La voz sibilina del teniente ordenó apearse del coche y, los 10 hombres armados y temblorosos se arrastraron sigilosamente por el suelo embarrado. La brisa nocturna les trajo sonidos de voces desgarradas, disparos de pistola, rumor de explosiones amortiguadas por la lejanía, el grito de un niño.
El sonido de la guerra.
La batalla había vuelto a comenzar, y, mientras las balas de ametralladoras automáticas silbaban en sus oídos, el soldado raso Jhon García cerró los ojos y se preguntó, una vez más, como cada segundo de cada minuto que llevaba en aquel infierno demencial, qué cojones hacía él ahí, cómo es que estoy aquí en vez de estar en la cama con mi novia, haciéndole el amor, bebiendo cerveza, viendo a los nicks con una bolsa de palomitas en la mano.
Nunca había sentido una vocación especial por ser militar, pero en fin, tampoco es que le hubieran dado demasiadas opciones. No quiso ir a la universidad porque sus padres se hubieran tenido que endeudar de por vida para pagarlo. No quiso trabajar en el taller de su tío Alberto porque no le pareció un trabajo de nivel.Y un día llamaron a su puerta, y el abrió a dos militares atildados que olían a colonia cara, y le dijeron: tenemos lo que necesitas. El futuro que esperabas.
Y el accedió, porque, pobre chiquillo latino en un barrio de blanquitos, todavía no se había terminado de creer que en América todos son iguales y tienen las mismas oportunidades. Y creyó en el futuro que le bridaba el ejército más poderoso del mundo, creyó que sosteniendo un rifle y vistiéndose de camuflaje podría llegar a ser alguien, y tal vez comprar una bonita casa de madera con un precioso jardín a las afueras de cualquier barrio residencial. Y lo creyó tanto, que ahí estaba él ahora, empapado, tiritando de frío, arrastrándose en el suelo cruel de un país que nunca le hizo nada, que nunca significó nada para él, que casi ni sabía situar en el mapa antes de que le dieran la palmadita en el hombro y le despidieran en el aeropuerto militar.
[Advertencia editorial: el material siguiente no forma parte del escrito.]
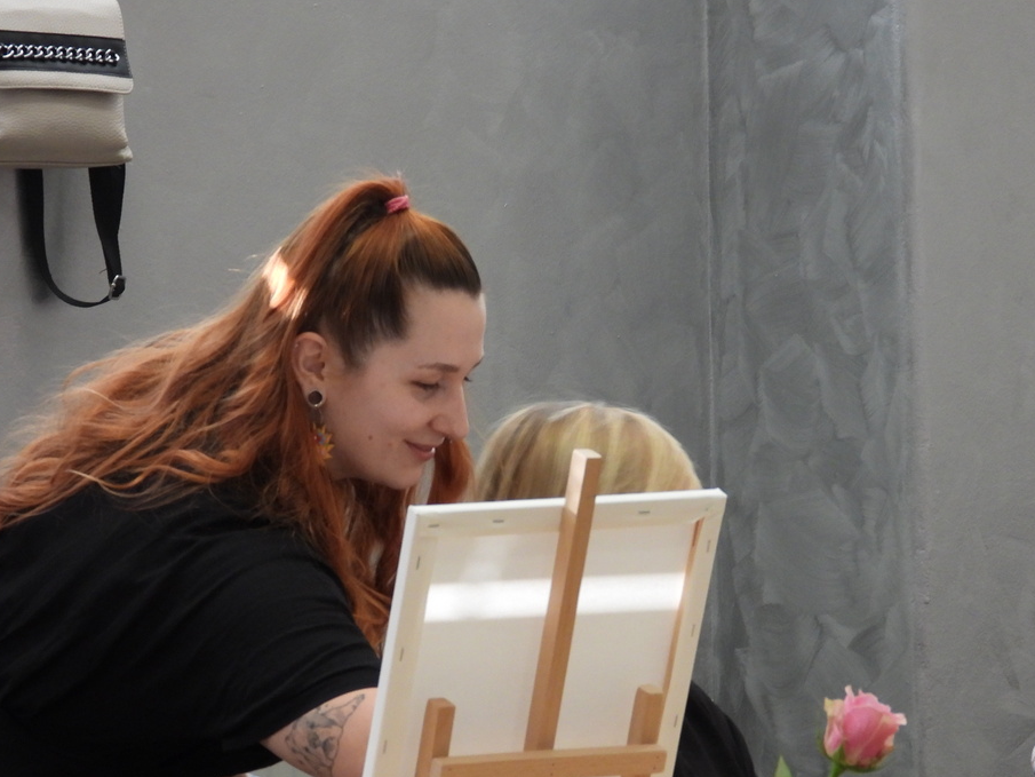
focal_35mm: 338
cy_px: 490
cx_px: 562
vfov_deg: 4.4
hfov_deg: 5.9
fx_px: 10107
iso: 400
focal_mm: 45.8
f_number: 4.5
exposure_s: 1/30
Y bueno, así estaban las cosas.
El walkie talkie crepitó con sonidos incoherentes dentro de su cinturón. Están cerca, uno de sus compañeros hablaba en clave, atropelladamente, con la voz quebrada por el miedo.
Ajustándose una vez más el casco hasta que le hizo daño, se sumergió en la oscura noche, con el rifle amenazante en sus brazos tensos, con el corazón apunto de reventarle las sienes, y respiró profundo, acórdandose del guiso de ternera con guisantes que su madre preparaba en las noches frías de octubre.